James Finsten ’04, an associate at Arnold & Porter, said this case represents his first opportunity to work on impact litigation.

“Arnold & Porter encourages us to take ownership of our pro bono time,” he said. “Until now, most of what I’ve done is individual benefits rights. I grabbed this opportunity to work on a big case.”

Amos Hartston, chief counsel and director of legal services for Inner City Law Center, a public interest law firm that focuses on veterans and housing issues, spent 14 years at a private firm before taking his current position. He said impact litigation needs to be a collaboration between not-for-profit legal services and private law firms.

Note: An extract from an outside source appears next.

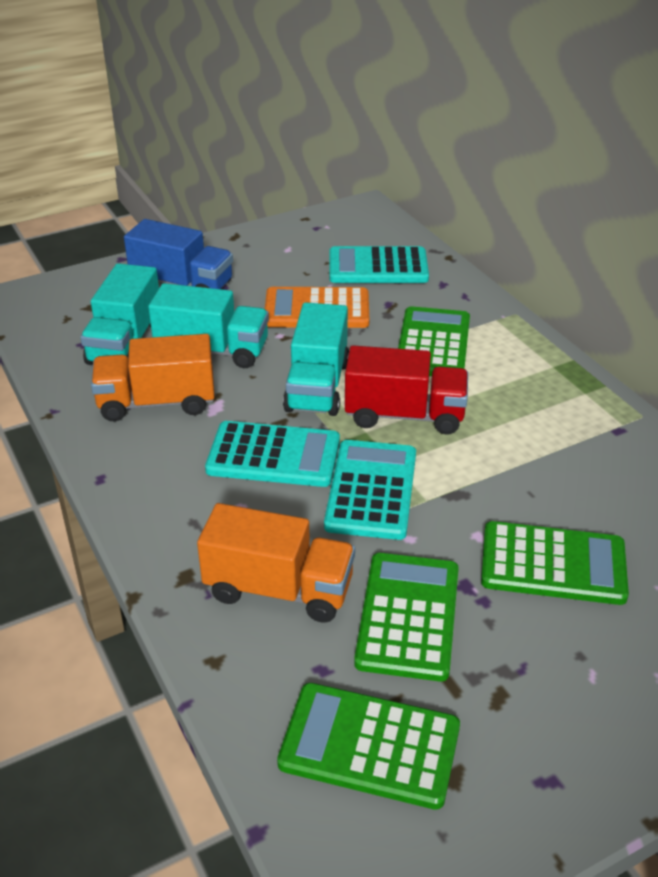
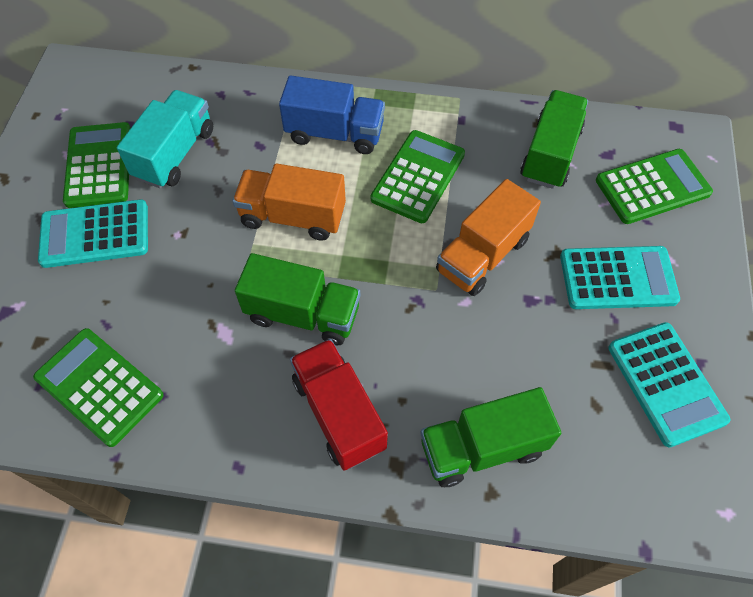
green truck: 0 -> 3
orange calculator: 1 -> 0
turquoise truck: 3 -> 1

“This model really works,” he said. “One reason is that the legal services are well-suited to identifying a need or identifying what the issues are in a particular case. Private firms are really well-suited to litigating cases, bringing in expertise, having a deep bench, and focusing on certain issues where legal services may not have the ability or manpower to bring certain types of lawsuits.”

Sapp emphasized that the current case couldn’t be done without partners in private firms.

“I have six active cases that are of this scale,” he said. “Without this collaboration, I’d be buried under.”

All of the attorneys emphasized the benefits of participating in impact litigation.

“The opportunity to work on impact litigation is something you should seize,” said Melissa Tyner, a staff attorney at Inner City Law Center. “As a public interest attorney, your focus sometimes can be narrow. You’re going to be doing work with veterans benefits, homeless people with disabilities, environmental justice work. But being able to be a part of huge class-action litigation on the federal level has been a great source of professional growth.”

Ulin said such cases benefit his practice at Arnold & Porter, too.

“I have experience I can now bring to bear with my paying clients, and with my own professional development,” he said.